HOW TO COMPLETE THIS TASK ::
A single stretch of the material below is to be transcribed exactly, starting at the line with "شامل راویان" and ending after the line with "کتابی که اکنون".

EXERCISE DATA ::
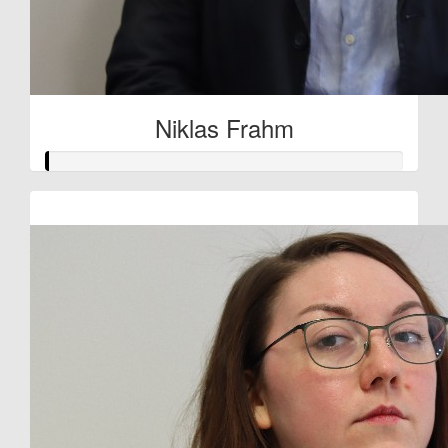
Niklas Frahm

--

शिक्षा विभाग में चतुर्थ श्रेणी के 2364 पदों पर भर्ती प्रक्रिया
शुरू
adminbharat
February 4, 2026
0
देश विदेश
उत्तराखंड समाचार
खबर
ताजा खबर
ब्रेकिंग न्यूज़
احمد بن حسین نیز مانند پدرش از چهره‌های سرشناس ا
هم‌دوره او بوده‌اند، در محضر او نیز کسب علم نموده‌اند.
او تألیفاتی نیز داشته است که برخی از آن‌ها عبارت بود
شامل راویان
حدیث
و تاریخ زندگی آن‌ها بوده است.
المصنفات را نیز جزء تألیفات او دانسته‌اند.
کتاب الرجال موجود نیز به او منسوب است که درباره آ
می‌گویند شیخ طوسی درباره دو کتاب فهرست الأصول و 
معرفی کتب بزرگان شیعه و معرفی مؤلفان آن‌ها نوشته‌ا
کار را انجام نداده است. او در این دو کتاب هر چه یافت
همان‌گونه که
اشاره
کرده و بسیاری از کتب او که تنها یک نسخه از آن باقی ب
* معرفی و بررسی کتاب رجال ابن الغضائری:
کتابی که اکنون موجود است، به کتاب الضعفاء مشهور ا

RESPONSE TO THIS EXERCISE ::
شامل راویان
حدیث
و تاریخ زندگی آن‌ها بوده است.
المصنفات را نیز جزء تألیفات او دانسته‌اند.
کتاب الرجال موجود نیز به او منسوب است که درباره آ
می‌گویند شیخ طوسی درباره دو کتاب فهرست الأصول و 
معرفی کتب بزرگان شیعه و معرفی مؤلفان آن‌ها نوشته‌ا
کار را انجام نداده است. او در این دو کتاب هر چه یافت
همان‌گونه که
اشاره
کرده و بسیاری از کتب او که تنها یک نسخه از آن باقی ب
* معرفی و بررسی کتاب رجال ابن الغضائری:
کتابی که اکنون موجود است، به کتاب الضعفاء مشهور ا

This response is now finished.